I used to be in the 952/1123 sect, but I have since reformed and
continue to do penance for my sins.
The "hostname is not a domain name" dodge is simply wrong. If you
like, I can get a signed affadavit from the author of the DNS
specifications (assuming he's in the office tomorrow) to the effect
that it was always his intent that domain names be composed of any 8-
bit value. That's the whole reason for length encoding the labels.
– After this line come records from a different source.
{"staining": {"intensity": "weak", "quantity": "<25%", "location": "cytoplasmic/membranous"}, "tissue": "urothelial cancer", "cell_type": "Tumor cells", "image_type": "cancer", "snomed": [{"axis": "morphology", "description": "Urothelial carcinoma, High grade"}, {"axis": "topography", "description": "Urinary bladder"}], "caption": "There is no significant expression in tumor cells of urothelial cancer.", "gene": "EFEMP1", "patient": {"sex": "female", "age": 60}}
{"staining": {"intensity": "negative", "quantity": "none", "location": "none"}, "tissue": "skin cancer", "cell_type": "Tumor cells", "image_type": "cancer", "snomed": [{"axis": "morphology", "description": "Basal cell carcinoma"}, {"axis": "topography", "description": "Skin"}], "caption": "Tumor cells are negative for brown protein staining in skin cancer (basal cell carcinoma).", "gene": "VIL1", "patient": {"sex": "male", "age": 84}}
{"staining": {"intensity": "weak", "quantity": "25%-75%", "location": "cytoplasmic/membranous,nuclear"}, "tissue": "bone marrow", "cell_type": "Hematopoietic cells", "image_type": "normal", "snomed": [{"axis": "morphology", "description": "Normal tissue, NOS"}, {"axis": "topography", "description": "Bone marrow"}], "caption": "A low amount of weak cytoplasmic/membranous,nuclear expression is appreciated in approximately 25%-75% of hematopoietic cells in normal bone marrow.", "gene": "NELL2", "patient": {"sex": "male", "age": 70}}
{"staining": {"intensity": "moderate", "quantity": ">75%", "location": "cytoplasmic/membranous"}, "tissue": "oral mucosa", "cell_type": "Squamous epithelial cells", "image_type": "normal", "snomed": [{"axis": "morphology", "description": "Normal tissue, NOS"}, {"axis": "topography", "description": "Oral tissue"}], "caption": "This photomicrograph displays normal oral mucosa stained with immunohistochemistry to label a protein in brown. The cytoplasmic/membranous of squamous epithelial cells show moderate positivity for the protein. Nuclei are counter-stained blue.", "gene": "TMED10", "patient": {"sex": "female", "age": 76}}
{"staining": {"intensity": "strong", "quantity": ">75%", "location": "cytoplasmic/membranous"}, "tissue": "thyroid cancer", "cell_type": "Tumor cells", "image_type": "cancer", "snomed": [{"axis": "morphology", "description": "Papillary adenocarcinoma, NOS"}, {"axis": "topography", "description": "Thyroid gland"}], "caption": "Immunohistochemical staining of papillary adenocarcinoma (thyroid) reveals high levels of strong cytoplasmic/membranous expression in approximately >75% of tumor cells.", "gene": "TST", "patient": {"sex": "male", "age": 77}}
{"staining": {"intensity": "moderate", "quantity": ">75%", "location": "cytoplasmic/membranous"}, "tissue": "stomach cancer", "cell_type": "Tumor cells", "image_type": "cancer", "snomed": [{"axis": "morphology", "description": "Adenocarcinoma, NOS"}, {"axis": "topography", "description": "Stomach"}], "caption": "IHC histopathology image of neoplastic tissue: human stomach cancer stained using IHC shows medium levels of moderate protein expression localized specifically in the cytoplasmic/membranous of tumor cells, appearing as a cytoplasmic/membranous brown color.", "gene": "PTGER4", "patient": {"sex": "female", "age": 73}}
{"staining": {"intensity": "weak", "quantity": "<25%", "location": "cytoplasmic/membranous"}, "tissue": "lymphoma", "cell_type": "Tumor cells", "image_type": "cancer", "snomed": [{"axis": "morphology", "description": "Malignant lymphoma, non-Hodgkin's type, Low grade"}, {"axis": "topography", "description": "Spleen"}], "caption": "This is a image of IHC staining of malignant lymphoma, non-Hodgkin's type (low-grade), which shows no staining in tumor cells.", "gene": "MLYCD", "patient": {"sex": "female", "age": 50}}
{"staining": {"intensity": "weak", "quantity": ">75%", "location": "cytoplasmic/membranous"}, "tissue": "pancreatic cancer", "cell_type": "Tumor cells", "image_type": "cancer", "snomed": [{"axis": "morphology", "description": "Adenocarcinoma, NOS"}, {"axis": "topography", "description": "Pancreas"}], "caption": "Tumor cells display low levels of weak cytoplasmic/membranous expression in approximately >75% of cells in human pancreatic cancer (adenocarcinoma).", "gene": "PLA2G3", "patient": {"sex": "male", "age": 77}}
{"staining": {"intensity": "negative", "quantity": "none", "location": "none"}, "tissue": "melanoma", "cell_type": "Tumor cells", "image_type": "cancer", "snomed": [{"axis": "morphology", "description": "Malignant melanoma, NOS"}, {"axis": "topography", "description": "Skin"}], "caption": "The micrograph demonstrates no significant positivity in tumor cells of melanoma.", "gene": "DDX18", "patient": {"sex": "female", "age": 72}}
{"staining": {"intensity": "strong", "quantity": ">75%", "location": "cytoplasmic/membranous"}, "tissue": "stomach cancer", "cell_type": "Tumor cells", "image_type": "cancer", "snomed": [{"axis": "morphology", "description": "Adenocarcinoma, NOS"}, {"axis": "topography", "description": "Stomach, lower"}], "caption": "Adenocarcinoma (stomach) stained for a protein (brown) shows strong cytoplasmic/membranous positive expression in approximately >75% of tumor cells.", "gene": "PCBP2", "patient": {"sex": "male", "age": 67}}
RFC 2181, for all its other warts, explicitly clarified this
particular issue.
The whole reason for check-names was because of very seriously broken
software that would allow shell meta-characters in in-addr.arpa
labels to do bad things. I have come to the opinion that if such
software still exists, then the people who run that software deserve
what they get. Check-names was a bad idea that might have been
justified at the time, but pretending it remains justified by
952/1123 has got to stop sometime.
However, that rant was mostly irrelevant. Can you point to _ANY_
application, operating system, or anything else that has any issues
whatsoever with an "_" of all characters?
Rgds,
-drc
On May 17, 2005, at 6:08 PM, Mark Andrews wrote:
> RFC 952 and RFC 1123 describe what is currently legal
> in hostnames.
>
> Underscore is NOT a legal character in a hostname.